» **Page extract**:
■ ■ ■ ■ ■

Well anyway, Stoker is going to be back tomorrow. I'll be able to talk these things over with him. If I have any breakthroughs, I'll be sure to record them here.


Tuesday, January 18, 2005

Weak, weak, weak

I'm off to a horrible start. So far I've only eaten a granola bar all day. Not the sugary Quaker Oats kind, the Nature's Harvest hard, crumbly kind. About seven plain Pringles, a 32 ounce Coke, and then later, a can of Coke. I'm weak, tired, and depressed.

I've discovered that I need to get at least 7 hours of sleep a night to have a good outlook on life. I think I got 5 hours last night. I don't know if I'll go running after work now. I'm feeling weak and lightheaded. Originally I had planned to go see my friend Beaux, but I'm scratching that idea. I wouldn't be good company. I'd be horrible company. If I don't go running, I'm just going to go home to hide in my dark room. That's a very good idea for someone who's depressed--surround yourself in darkness.

I'm sure I'll think of something else that's fun. Maybe I'll go to that French movie, A Very Long Engagement. Or House of Flying Daggers. I've got to do something fun. There's also a lecture I could go to on the bald eagles wintering in the Farmington Bay.

Anyway, I'm sorry I'm such a piece of work today. Tomorrow will be better.

Stupid California

I took Stoker to the airport this morning. His flight left at 7:10 am, and we were an hour and half away. So, we left at 4:30 am. He texted me at 9 am to tell me that they were on the ground in L.A. and they’d get their luggage and whatnot and then he’d call me. That was an hour and a half ago. Why hasn’t he called?

I feel like a nutcase. I can’t take this. All I can think about is that he’s forgotten me. He’s in sunshiney Los Angeles, city of angels, surrounded by beautiful surfer girls in a very Beach Boys-esque way, and I’m the frumpy mountain girl from boring, cold Utah. He probably met some hot girl in the airport. He probably got off the plane and it was like in the movies when you go to Hawaii, with the gorgeous natives draping a lei around your neck saying, “Aloha,” with a dazzling, straight-toothed smile and dark, exotic skin. California airports have probably started welcoming tourists like that now, and the girl with the lei probably fell in love with his adorable, boyish face and asked for his phone number and how long he’ll be staying. She’ll probably take him to the beach in his spare time and teach him how to surf. Then they’ll sit on a blanket in the dusk with a little fire going (do they allow fires on beaches? I don’t know) and she’ll kiss him. What a bitch.

■ ■ ■ ■ ■

» **Exercise directions**: Resume the diary entry about waiting for Stoker's call from Los Angeles, starting after its last sentence. The material after this passage has no connection to it.

» **Raw data**:

■ ■ ■ ■ ■

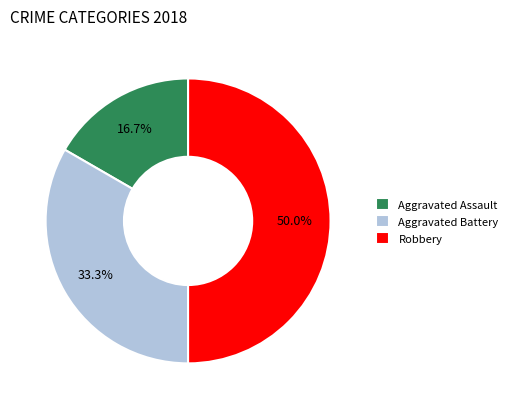

The Robbery slice represents 50% of the pie. True or false?

True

■ ■ ■ ■ ■

» **Answer to this task**:
Okay. Stoker just called me. He didn’t say anything about a girl with flowers at the gate.

But I’m still a nutcase. Last night I told him that this trip will be the final test to determine whether or not I’ll marry him. If we pass this, great. I have my doubts. I’m already crazy and he’s only been gone four hours. I kind of thought I’d be fine. Kind of thought I’d be so busy I’d hardly notice. He lives an hour and half away from me anyway. We only see each other once during the week and on the weekends. I guess it’s not the distance that’s killing me. It’s the idea of where he is and who he’s with.

I have these ideals about love—that it’s not putting chains on someone, but finding freedom in the ability to trust someone and have their support. I have a friend, an older woman whose children are raised and she’s remarried. I really like how her relationship looks from the outside. It’s redundant to say that I don’t know what it’s like from the inside. But anyway, they get along very well. She’s a poet and her husband is always there to support her. He’s a carpenter and owns a dry-wall company—they’re from completely opposite worlds, in a way. Yet they love and support each other. They’re not trying to shape the other, make them into what they think they should be. I like that. I want that for myself. I want to trust Stoker and have him trust me. I want to grow because he supports my desires and dreams and I want to do that for him. It’s just difficult to feel like maybe he’ll forget me. Maybe he’ll be having so much fun and he won’t miss me and calling me will be a burden for him.

So I think that and then I push him away.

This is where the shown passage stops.